The announcement was made at gastronomy summit ‘Traditions in Motion’, co-hosted by the Basque Culinary Center and chef Yoshihiro Narisawa in Tokyo, Japan.
The chef's social commitment on Turkey-Siria border
The award was granted to the Turkish chef for her decades long work in Mardin on the Turkey-Syria border to facilitate social integration, biodiversity and social development. Promoting responsible and regenerative practices at all levels of the food system to promote biodiversity and reduce waste, Baybara Demir is an advocate for local grain types and works to market regional products.
However, it is her tireless work to ease social integration on the border or Syria and Turkey, an area hit by the 2023 earthquakes that left over 50,000 dead and hundreds of thousands displaced, to nourish those in need and to use food as a means by which to bring people together. In the aftermath of the earthquakes, the chef provided thousands of hot meals through her Gönül Mutfaği network.
In her home city of Mardin, Baybara Demir sought to strengthen tourism infrastructure by encouraging women to turn their own kitchens into facilities to feed visiting tourists, empowering the female population and boosting the essential tourism economy. It is an example of how Baybara Demir operates, above all with a sense of compassion and humanitarian spirit, but also very astutely solving multiple problems through the use of food as a catalyst for social change.
Through her UNHCR project, the Harran Gastronomy School, Baybara Demir works to empower women and integrate Syrian refugees into Turkish society, providing employment opportunities.
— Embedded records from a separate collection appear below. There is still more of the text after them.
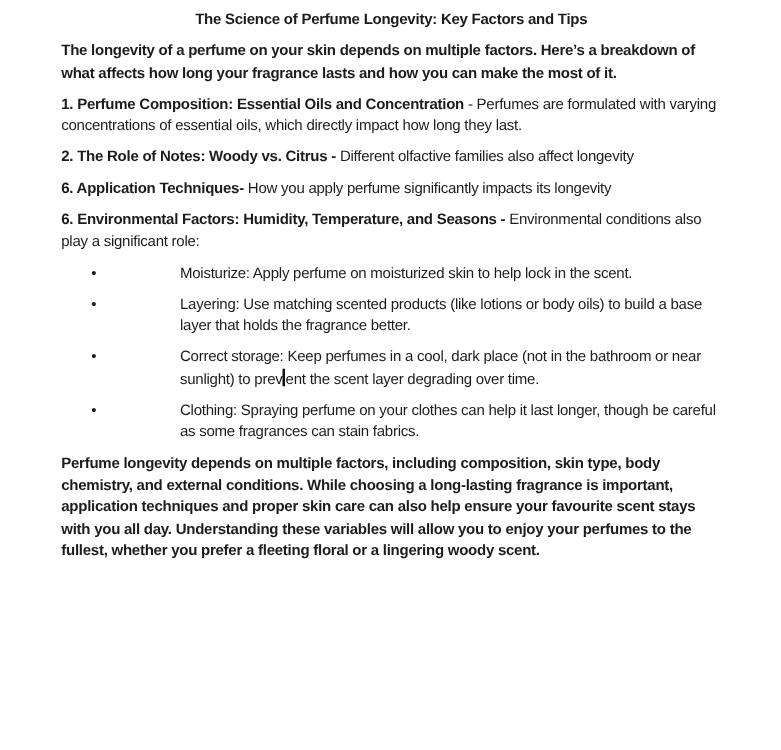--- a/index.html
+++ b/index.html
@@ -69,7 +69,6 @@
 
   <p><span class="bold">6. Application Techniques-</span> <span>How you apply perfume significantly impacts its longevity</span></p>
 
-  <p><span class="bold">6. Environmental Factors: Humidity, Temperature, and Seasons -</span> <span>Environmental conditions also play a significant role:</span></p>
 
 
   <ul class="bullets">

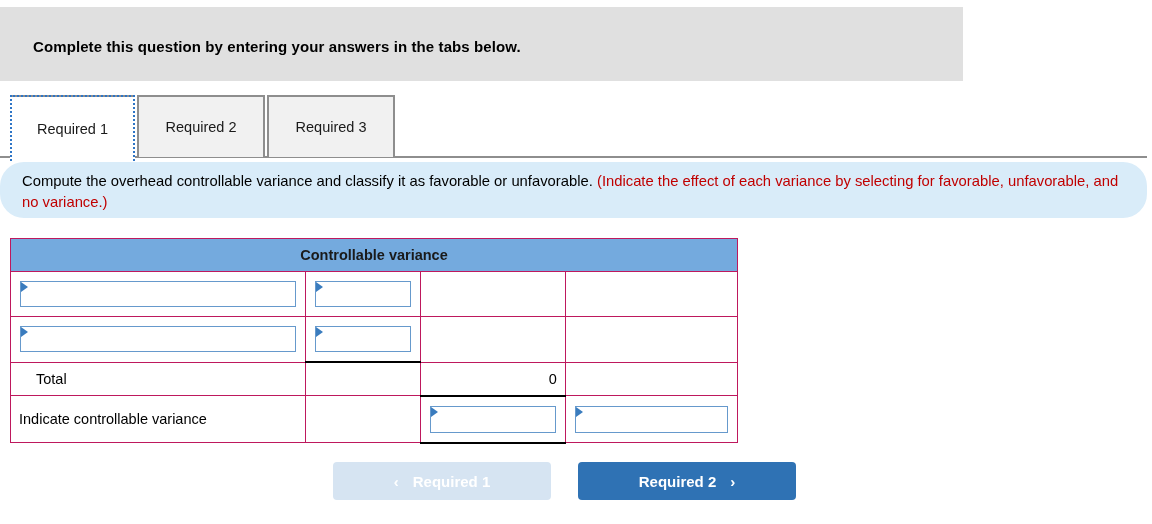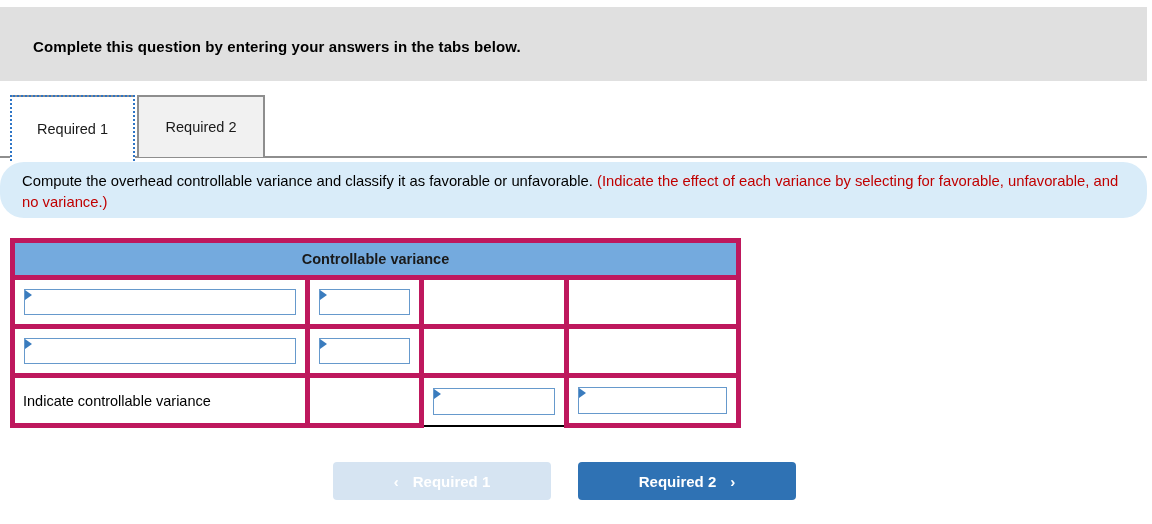--- a/index.html
+++ b/index.html
@@ -22,7 +22,7 @@
     position: absolute;
     left: 0;
     top: 7px;
-    width: 1147px;
+    width: 963px;
     height: 74px;
     background: #e0e0e0;
     box-sizing: border-box;

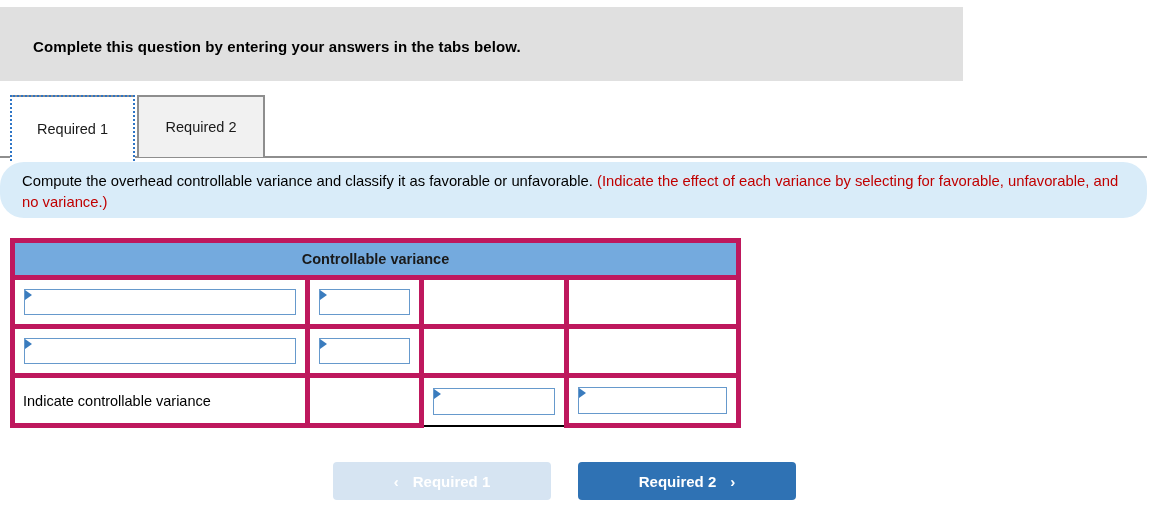--- a/index.html
+++ b/index.html
@@ -226,6 +226,9 @@
   <div class="tab tab-2">
     <span>Required 2</span>
   </div>
+  <div class="tab tab-3">
+    <span>Required 3</span>
+  </div>
 </div>
 
 <div class="instruction">

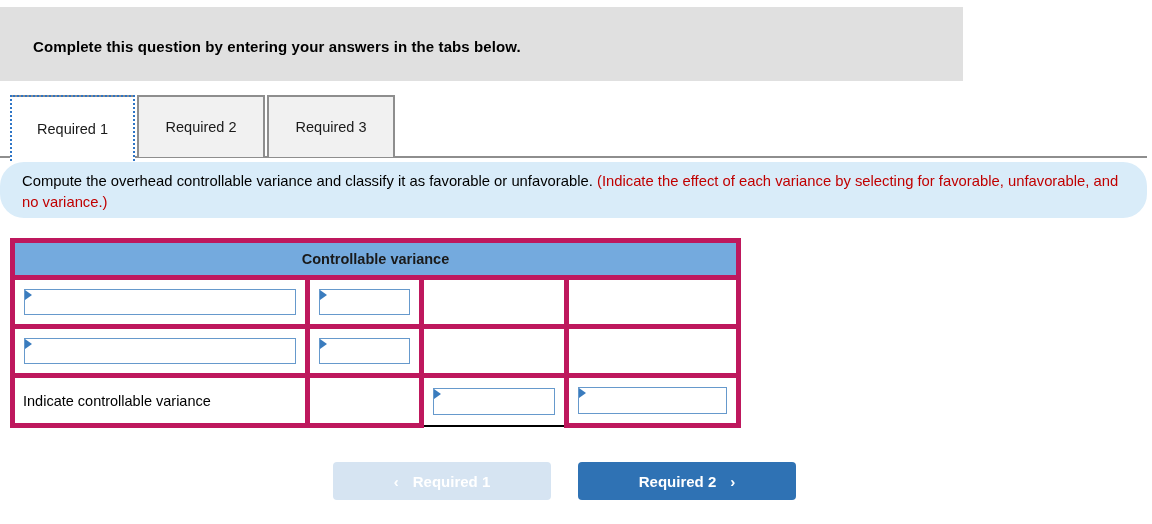--- a/index.html
+++ b/index.html
@@ -118,7 +118,7 @@
     font-size: 14.5px;
   }
   .ans-table td, .ans-table th {
-    border: 5px solid #be185d;
+    border: 1px solid #be185d;
     padding: 8px;
     height: 30px;
     box-sizing: border-box;

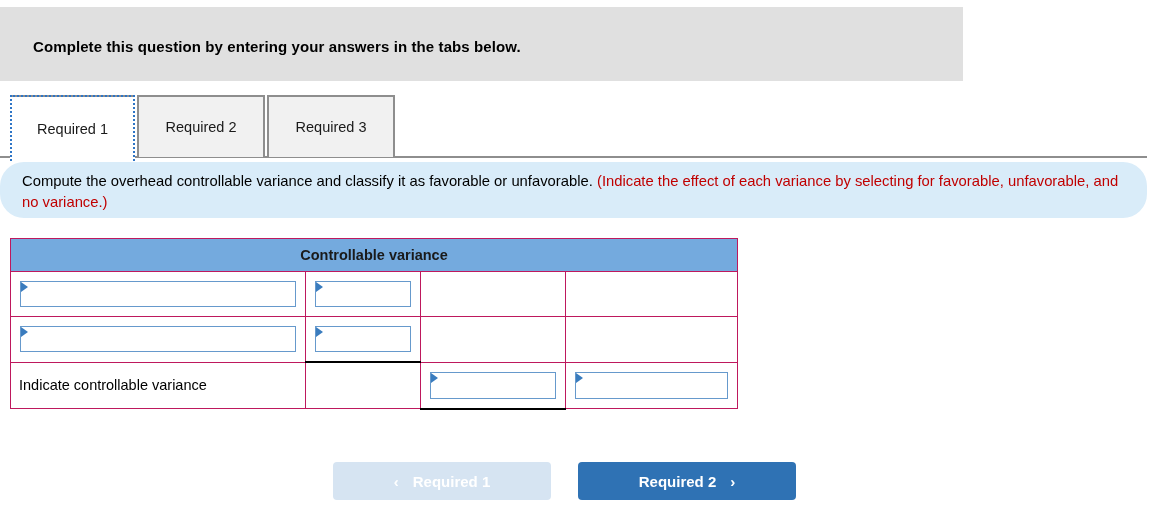--- a/index.html
+++ b/index.html
@@ -271,6 +271,12 @@
     <td></td>
   </tr>
 
+  <tr>
+    <td class="lbl indent">Total</td>
+    <td></td>
+    <td class="numval thick-bottom">0</td>
+    <td></td>
+  </tr>
 
   <tr>
     <td class="lbl">Indicate controllable variance</td>

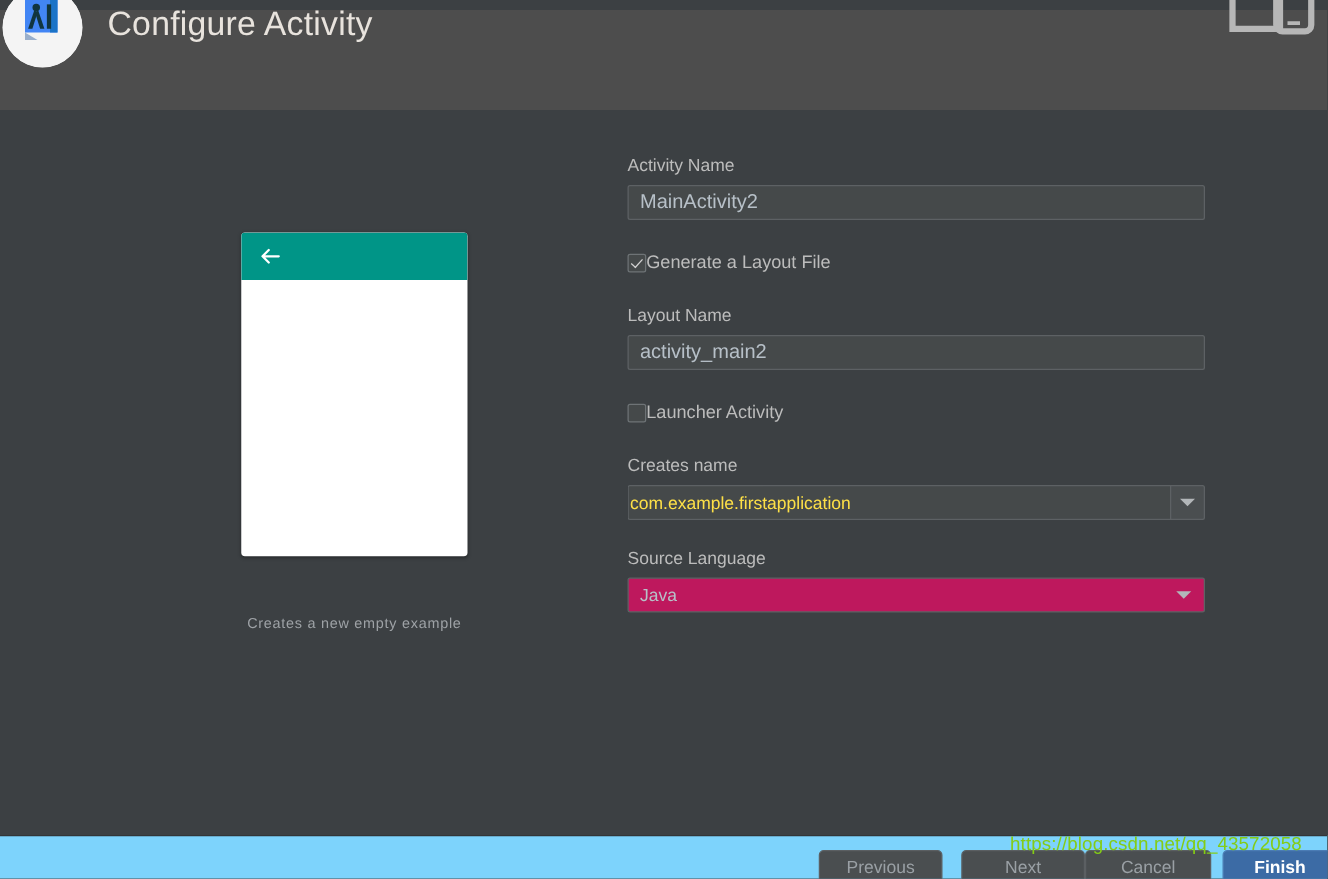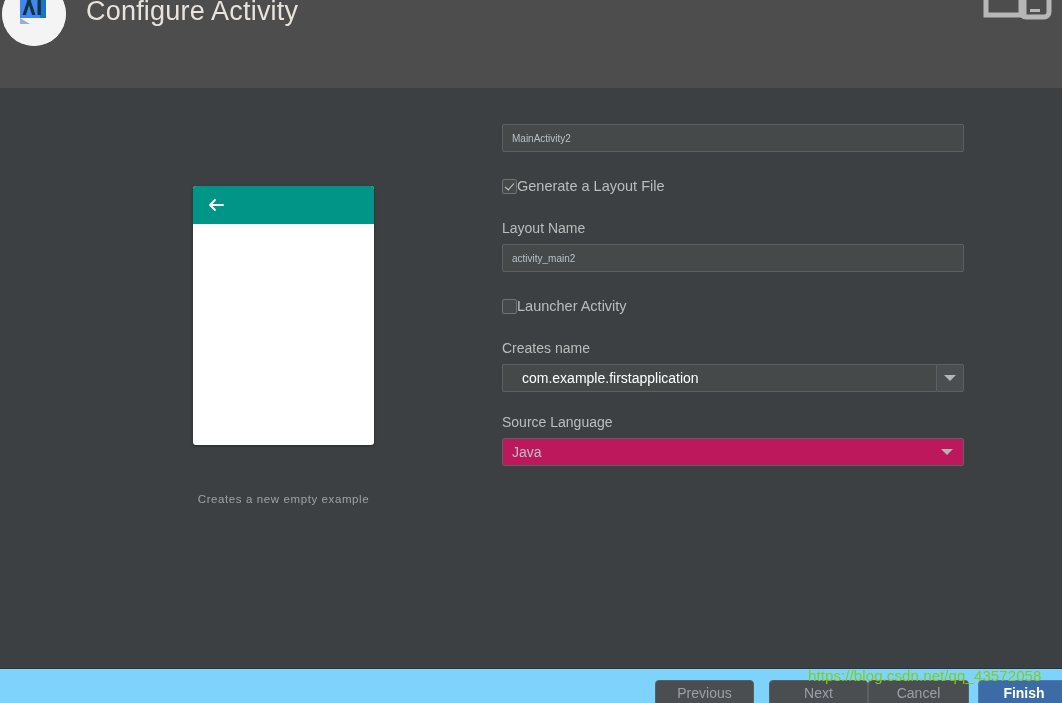--- a/index.html
+++ b/index.html
@@ -22,7 +22,7 @@
   
   .header {
     position: absolute;
-    left: 0; top: 0;
+    left: 0; top: 8px;
     width: 1062px;
     height: 88px;
     background: #4d4d4d;

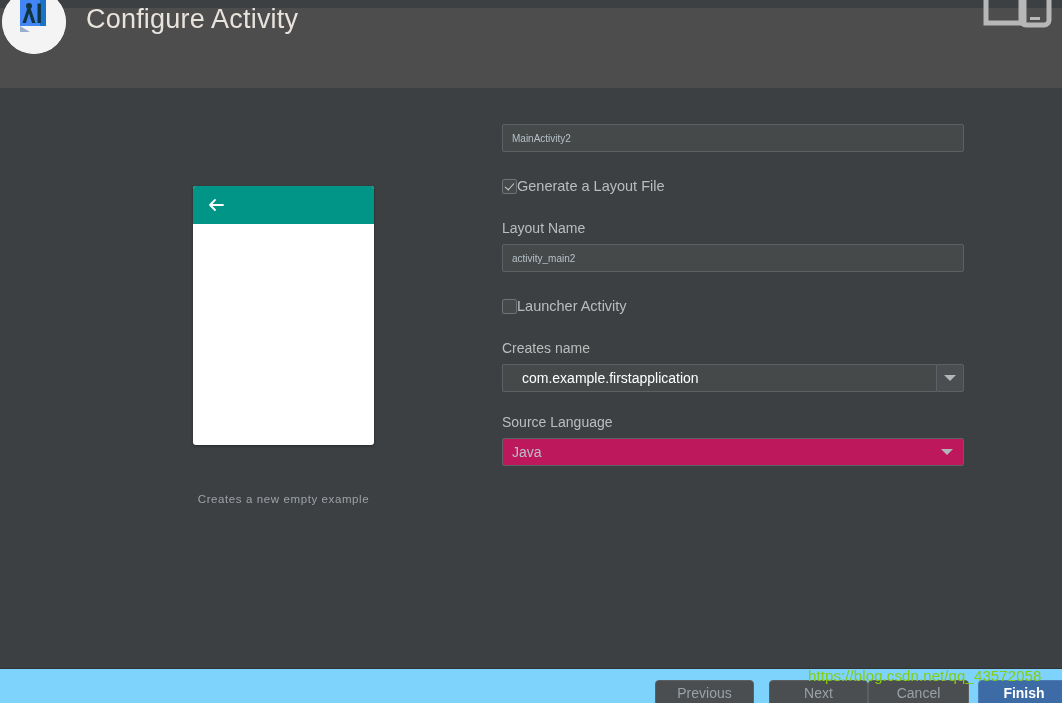--- a/index.html
+++ b/index.html
@@ -317,6 +317,7 @@
 
     <div class="form-col">
 
+      <label class="field-label">Activity Name</label>
       <input class="text-input" type="text" value="MainActivity2" style="">
 
       <div class="gap-a"></div>

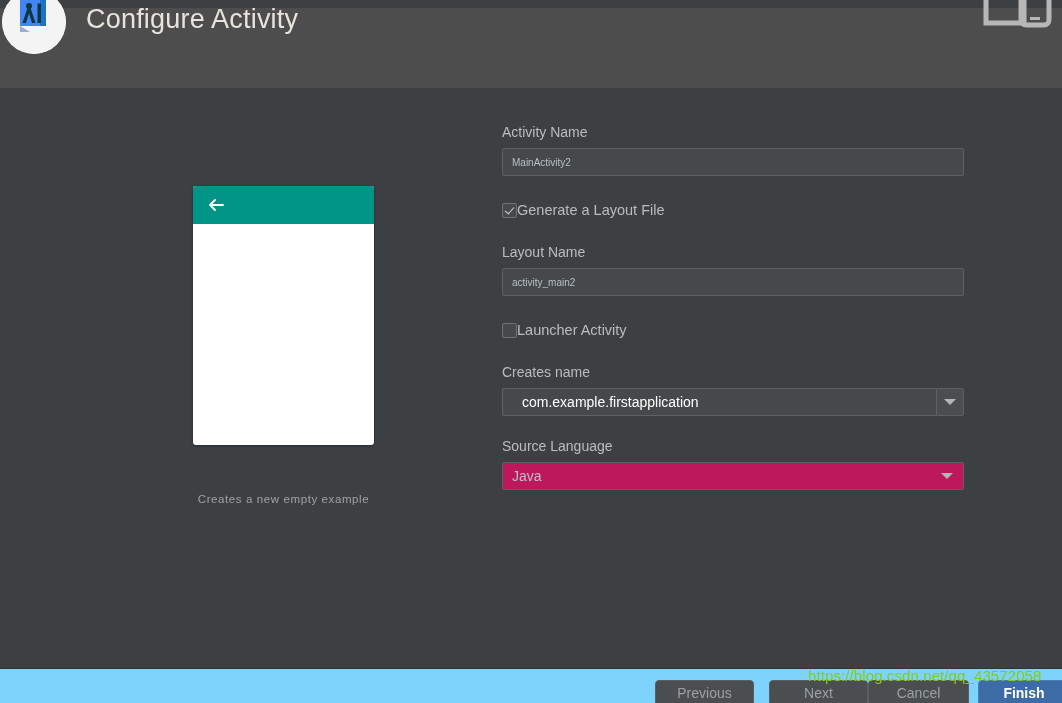--- a/index.html
+++ b/index.html
@@ -121,7 +121,7 @@
     border-radius: 2px;
     color: #b7c0c8;
     font-family: "Liberation Sans", sans-serif;
-    font-size: 10px;
+    font-size: 16px;
     padding: 0 9px;
     outline: none;
     display: block;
Environmental activism is ever-present in her actions. She currently supports ‘From Soil to Plate’, promoting the use of local ancestral grains like sorgül, selling local products online and utilising waste fruit and vegetables from the Diyarbakır farmers’ market to make fertiliser.
“I am incredibly honoured and thankful to the Jury who deemed me worthy of the Basque Culinary World Prize, considered the Nobel of the gastronomy world,” said chef Baybara Demir. “This recognition emphasises the significant impact of food and cooking on people’s lives and societies. I learned this valuable lesson 25 years ago in Mardin, where a remarkable group of women believed in me. Ever since, my journey has been dedicated to initiatives that benefit individuals, the environment, and society, covering the entire food cycle from soil to plate and back again.”
The other entrepreneurs on the list
Chosen from a long list of inspiring food entrepreneurs and activists chef Baybara Demir was chosen of the recipient of the Basque Culinary World Prize 2023 by a jury chaired by chef Joan Roca (Spain) and made up of other renowned chefs such as Gastón Acrio (Peru), Michel Bras (France), Manu Buffara (Brazil), Dominique Crenn (France/USA), Trine Hahnemann (Denmark), Pia Leon (Peru), Narda Lepes (Argentina), Elena Reygadas (Mexico), Josh Niland (Australia), Yoshihiro Narisawa (Japan) and Thitid “Ton” Tassanakajohn (Thailand).
Other chefs were named in the list of Special Mentions for their outstanding work in food.
Nicole Pisani
British chef Nicole Pisani, an accomplished chef and cookbook author, is recognised for her work to end child food poverty through her #EndChildFoodPoverty campaign and her work to improve school canteen output in 80 schools across the UK, reaching 30,000 children daily.
Heidi Bjerkan
Norwegian culinary star Heidi Bjerkan is recognised for her commitment to realising sustainability in her restaurant business in a practical, demonstrable way. Her various efforts have shown the benefits of the circular economy within the food system in Norway and further afield.
Jock Zonfrillo
The Basque Culinary World Prize also remembered the Scottish chef Jock Zonfrillo, a recipient of the prize in 2018, who tragically passed away this year.
“We mourn the tragic loss of Jock Zonfrillo and are committed to carrying forward his profound legacy: encouraging chef to utilise their expertise and resources to protect and nurture communities," said Joxe Mari Aizega, General Director of the Basque Culinary Center. We will continue to highlight the transformative power of chefs worldwide whose innovative mindset extends beyond the kitchen, fostering significant and positive transformations within their communities.”